Ruimte voor verbetering
De mediane ligduur van patiënten met slokdarmkanker bleek 14 dagen te zijn. Veel hoger dan gedacht. ‘De data zetten ons aan tot nadenken over ons werk’, vertelt Sanne. ‘Hoe komt het dat patiënten soms lang blijven? Aan de hand van de data konden we daar beter met elkaar over in gesprek. Wanneer kan iemand naar huis? Hoe zelfredzaam moet een patiënt dan zijn? En wat kunnen we doen om dat te stimuleren?’
Met de door data verkregen inzichten werkte het multidisciplinaire team een nieuwe werkwijze uit, een zogenaamd zorgpad. Hierin is duidelijk en per dag vastgelegd hoe patiënten worden behandeld, legt Sanne uit. ‘Wanneer gaat de drain eruit?
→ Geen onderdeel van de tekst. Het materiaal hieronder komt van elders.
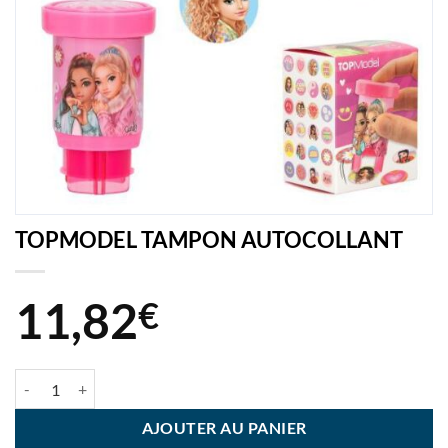
TOPMODEL TAMPON AUTOCOLLANT
11,82
€
quantité de TOPMODEL TAMPON AUTOCOLLANT
AJOUTER AU PANIER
Wanneer de katheter? Afspraken hierover zorgen voor duidelijkheid bij de collega’s - iedereen weet wat hij of zij moet doen - én bij de patiënt. Iedere patiënt heeft een dagboek waarin precies staat wat hij of zij kan verwachten. En wat wij van hen vragen. Zo stimuleren we patiënten bijvoorbeeld om eerder na hun operatie al in beweging te komen.’
Van 14 naar 9 dagen
Sinds een jaar werkt de afdeling nu op deze manier. Het resultaat? De mediane ligduur is verlaagd van 14 naar 9 dagen. Zo bespaart de afdeling kosten en kunnen andere patiënten sneller geholpen worden. Maar bovenal is het fijn voor de patiënt, die graag zo snel mogelijk naar huis wil. ‘We weten inmiddels dat onze patiënten erg tevreden zijn’, vertelt Sanne. ‘Tijdens een bijeenkomst eerder dit jaar gaven zij aan dat ze heel blij zijn met de duidelijkheid over hun zorg, wat er van hen verwacht wordt op het gebied van voeding en medicijnen en wat ze zelf moeten kunnen.’
Op de afdeling abdominale chirurgie speelt het gebruik van data een steeds grotere rol. Via een dashboard in Epic worden data beter bijgehouden en zijn ze voor collega’s beter toegankelijk. Na het succes van het eerste project is ook voor andere patiënten een nieuw zorgpad ontwikkeld zodat ook zij eerder naar huis kunnen. Sanne: ‘Het is echt heel leuk, om op deze manier samen met elkaar iets neer te zetten om het voor de patiënt beter te doen.’